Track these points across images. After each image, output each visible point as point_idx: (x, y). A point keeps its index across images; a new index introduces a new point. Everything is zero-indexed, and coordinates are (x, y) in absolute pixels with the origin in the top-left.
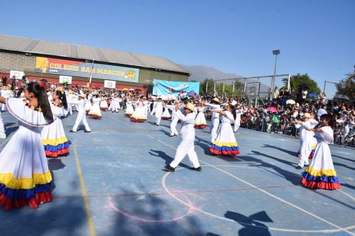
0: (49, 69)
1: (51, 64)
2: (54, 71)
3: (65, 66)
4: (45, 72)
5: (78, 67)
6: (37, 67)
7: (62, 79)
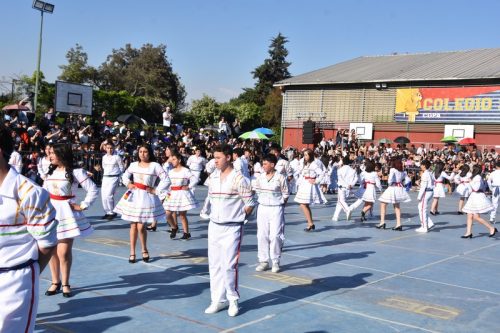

**********

* _ASSIGNED TASK_
Could you set down the data exactly as given, minus its pictures?

* _WRITTEN RESPONSE_
Track these points across images. After each image, output each visible point as point_idx: (x, y). A point keeps its index across images; a new index introduces a new point. Everything is zero-indexed, and coordinates are (x, y) in absolute pixels with the origin in the top-left.
0: (49, 69)
1: (51, 64)
2: (54, 71)
3: (65, 66)
4: (45, 72)
5: (78, 67)
6: (37, 67)
7: (62, 79)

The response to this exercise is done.